Screw you you stinky ingrate for throwing my charitable gut gas back in my face!

And THAT my friend is when some people unfortunately perpetuate bad stereotypes about groups of people.

nonsense unicorn


Author: nonsenseunicorn

Just another twenty-something year old making sense out of madness. Boom.

6 thoughts on “Rejected by a Hobo

  1. Stinky ingrate?
    Crack icing?

  2. Holy molely! I don’t know which made me laugh more, the rejection or how you dealt with it!

    Like you, I never give money. I have purchased entire meals, coffee cards with $10 on them, punch cards for free meals, etc. For a decade I worked in a major metro downtown area and saw the same panhandler in the same 4 block radius everyday.
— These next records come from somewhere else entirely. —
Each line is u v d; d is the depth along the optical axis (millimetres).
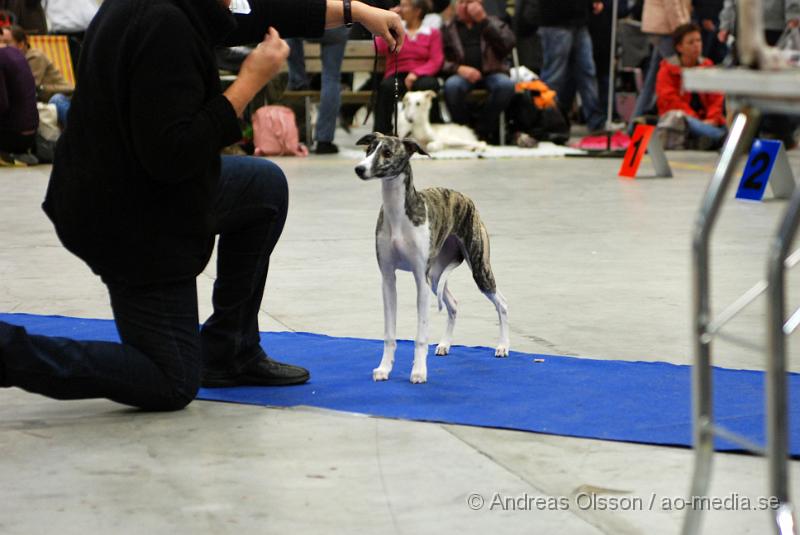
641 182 10586
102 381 3422
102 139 3432
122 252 3488
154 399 3547
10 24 12766
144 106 3320
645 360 4285
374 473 2998
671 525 2613
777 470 1920
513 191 9828
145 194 3461
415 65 13414
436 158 12805
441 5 13719
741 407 3580
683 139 13828
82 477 2973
One day when I had a late meeting with board members I left the building long after rush hour had faded. I found myself walking to the parking garage and looked to see the familiar man walking about 20 meters ahead. He entered the same garage as I was parked in. He pushed the lift call button and waited. I entered a moment later and didn’t say a word. We took the lift down to the same level. I figured that he must have a nice warm and dry sleeping spot down there. We both stepped out and imwalked towards my car. I looked over my shoulder to see him heading toward an alcove that appeared to be semi-concealed. I unlocked my car, opened the door and let my eyes follow this poor man. A moment later, the familiar honk of the late model BMW 835 sounded as he reached for the door, opened it and climbed in. He started the car and proceeded to exit the subterranean parking area as I stood there jaw agape.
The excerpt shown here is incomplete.